Apache Chukwa Programmers Guide
At the core of Apache Chukwa is a flexible system for collecting and processing monitoring data, particularly log files. This document describes how to use the collected data. (For an overview of Apache Chukwa data model and collection pipeline, see the Design Guide.)
In particular, this document discusses the Apache Chukwa archive file formats, the demux and archiving mapreduce jobs, and the layout of Apache Chukwa storage directories.
Agent REST API
Apache Chukwa Agent offers programmable API to control Agent adaptors for collecting data from remote sources, or setup a listening port for incoming data stream. Usage guide and examples are documented in Agent REST API doc.
Demux
A key use for Apache Chukwa is processing arriving data, in parallel, using Apache Chukwa Demux. The most common way to do this is using Apache Chukwa demux framework. As data flows through Chukwa, the demux parsers are often the first user defined function to process data.
By default, Apache Chukwa will use the default TsProcessor. This parser will try to extract the real log statement from the log entry using the ISO8601 date format. If it fails, it will use the time at which the chunk was written to disk (agent timestamp).
Demux Data To HBase
Demux parsers can be configured to run in $CHUKWA_HOME/etc/chukwa/chukwa-demux-conf.xml. See Pipeline configuration guide. HBaseWriter is not a real map reduce job. It is designed to reuse Demux parsers for extraction and transformation purpose. There are some limitations to consider before implementing Demux parser for loading data to HBase. In MapReduce job, mutliple values can be merged and group into a key/value pair in shuffle/combine and merge phases. This kind of aggregation is unsupported by Demux in HBaseWriter because the data are not merged in memory, but send to HBase. HBase takes the role of merging values into a record by primary key. Therefore, Demux reducer parser is not invoked by HBaseWriter.

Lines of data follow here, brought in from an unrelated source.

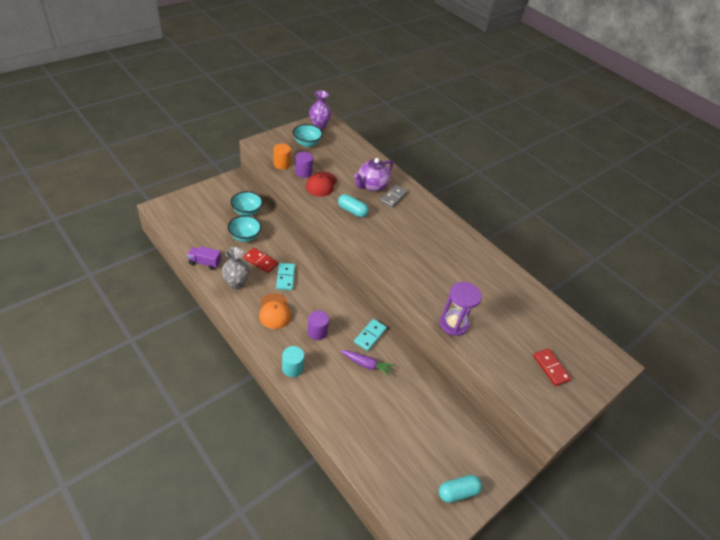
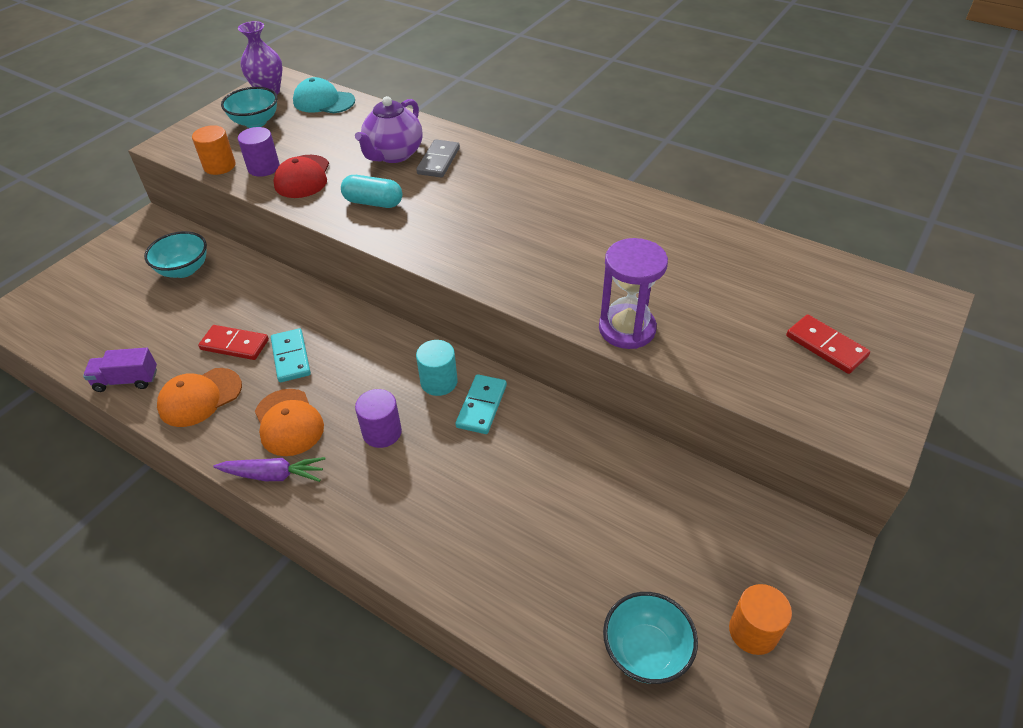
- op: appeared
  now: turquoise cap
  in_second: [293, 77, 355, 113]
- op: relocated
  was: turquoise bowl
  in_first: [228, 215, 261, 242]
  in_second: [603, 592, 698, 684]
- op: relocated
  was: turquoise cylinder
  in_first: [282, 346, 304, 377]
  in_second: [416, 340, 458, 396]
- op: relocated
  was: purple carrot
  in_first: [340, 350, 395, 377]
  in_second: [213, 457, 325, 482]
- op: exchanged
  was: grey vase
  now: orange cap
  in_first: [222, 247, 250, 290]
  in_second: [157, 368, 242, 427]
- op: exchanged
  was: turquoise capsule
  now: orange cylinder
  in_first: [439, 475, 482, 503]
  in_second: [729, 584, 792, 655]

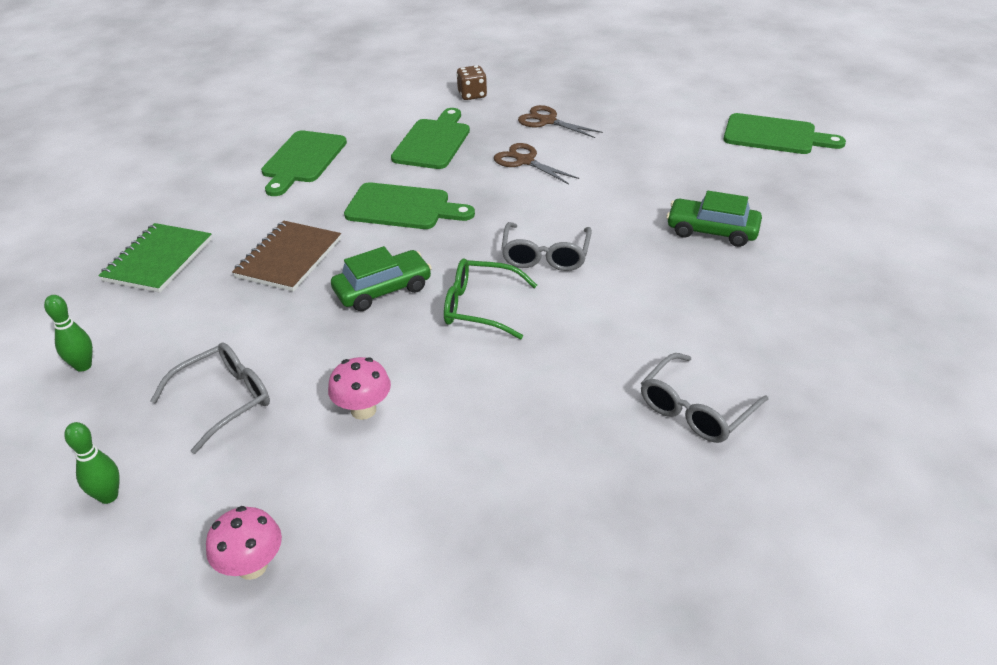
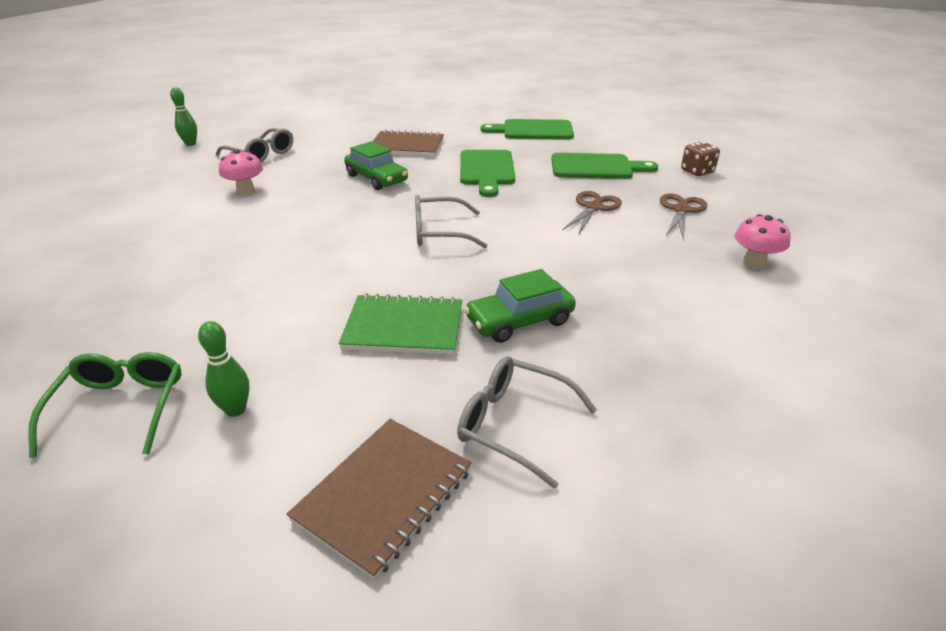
- op: missing
  was: green cutting board
  in_first: [723, 113, 846, 154]
- op: appeared
  now: brown notebook
  in_second: [287, 419, 472, 580]
- op: relocated
  was: green bowling pin
  in_first: [44, 295, 93, 372]
  in_second: [198, 321, 249, 417]
- op: relocated
  was: green notebook
  in_first: [98, 223, 212, 293]
  in_second: [339, 294, 462, 355]
- op: relocated
  was: pink mushroom
  in_first: [206, 506, 282, 580]
  in_second: [735, 214, 791, 269]
- op: relocated
  was: green glasses
  in_first: [444, 259, 537, 339]
  in_second: [28, 352, 182, 458]
- op: relocated
  was: grey glasses
  in_first: [641, 353, 769, 443]
  in_second: [457, 356, 597, 489]
- op: spun
  was: green car
  in_first: [667, 191, 762, 247]
  in_second: [464, 269, 576, 343]
  clockwise: -120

For writing a demux parser that works with HBaseWriter, there are two piece information to encode to Demux parser. First, HBase table name to store the data. This is encoded in Demux parser by annotation. Second, the column family name to store the data is encoded in the ReducerType of the Demux Reducer parser.
Example of Demux mapper parser
@Tables(annotations={ @Table(name="SystemMetrics",columnFamily="cpu) }) public class SystemMetrics extends AbstractProcessor { @Override protected void parse(String recordEntry, OutputCollector<ChukwaRecordKey, ChukwaRecord> output, Reporter reporter) throws Throwable { ... buildGenericRecord(record, null, cal.getTimeInMillis(), "cpu"); output.collect(key, record); } }
In this example, the data collected by SystemMetrics parser is stored into "SystemMetrics" HBase table, and column family is stored to "cpu" column family.
HICC REST API
HICC visualization API offers simple API to compose dashboard, and charting widgets. Data visualization API offers features for end user to interact with data in the final product format. They are designed to display and summarize data for human interaction. HICC usage guide and examples are documented in HICC REST API doc.